I get that I will only need half of what I made today and can discard half of it. Am I supposed to discard half again the second time I feed tomorrow? That can't be right? If I am allowed to post pictures of this I will. If anyone has the book it is pages 358-359.

 I did 4.8oz whole rye, 6oz water, 1 tsp honey for day one. 330p today. His instructions for day two say feed twice 12 hours apart and then there is a table of ingredients. The first item is initial mix - half of it, trash the rest. The rest is 1.2oz whole rye, 1.2oz bread flour, 3oz water. I assume I simply do that feed twice with half the day one mix but Hamelman is unclear here.

Abe's picture
Abe (not verified)

Just want to say, before I begin, that any starter "recipe" will do for this stage. And while I will try to advise on these instructions it might not be the exact way I'd make a starter. There is no one special recipe. There are only bakers and their own techniques. 

DAY ONE:

  • 4.8 oz whole rye flour
  • 6 oz water
  • 0.2 oz honey

Total = 11 oz

Mix and let stand for 24 hours at 75° to 80°F.

[So far so good. What I would do but not with honey.
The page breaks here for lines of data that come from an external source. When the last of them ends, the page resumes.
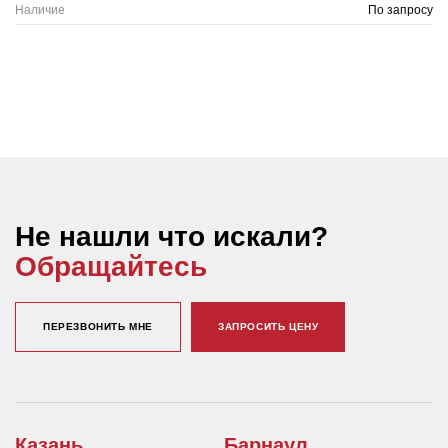
Наличие
По запросу
Не нашли что искали?
Обращайтесь
ПЕРЕЗВОНИТЬ МНЕ
ЗАПРОСИТЬ ЦЕНУ
Казань
Барнаул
In fact I'd leave it for however long until it bubbles up and then proceed onto the next feeding]

DAY TWO:

  • keep half of the first feed - 5.5 oz
  • 1.2 oz whole rye flour
  • 1.2 oz white flour
  • 3 oz water

This feed should be done twice 12 hours apart. So each time you keep 5.5 oz (discard the rest) and repeat the feed. 

[Not how I would do it. I wouldn't feed too much too soon but rather when the starter dictates it needs feeding]

Again... Keep warm! 

Now for DAYS THREE, FOUR AND FIVE

  • keep 5.5 oz (discard the rest)
  • 2.4 oz white flour
  • 3 oz water

Twice a day at 12 hourly intervals. So basically keep feeding this feed every 12 hours over the next few days. Keep it warm at 75° 80°F and continue this feed until it is strong and predictable even beyond day five if it needs it. 

To sum up.... 

1: you have three different types of feed. 

2: first is the initial mix which is left for 24 hours. 

3: after the initial mix, which has been left for 24 hours, you then give the second type of feed twice on the second day - 12 hours apart. 

4: you continue with the 12 hourly feeds but on day three you switch to the third feed which you'll stick to till the starter (or levain as he likes to call it) is ready. 

Suitup87's picture
Suitup87

Thanks Abe! 5.5oz of the previous culture mix everytime, can do!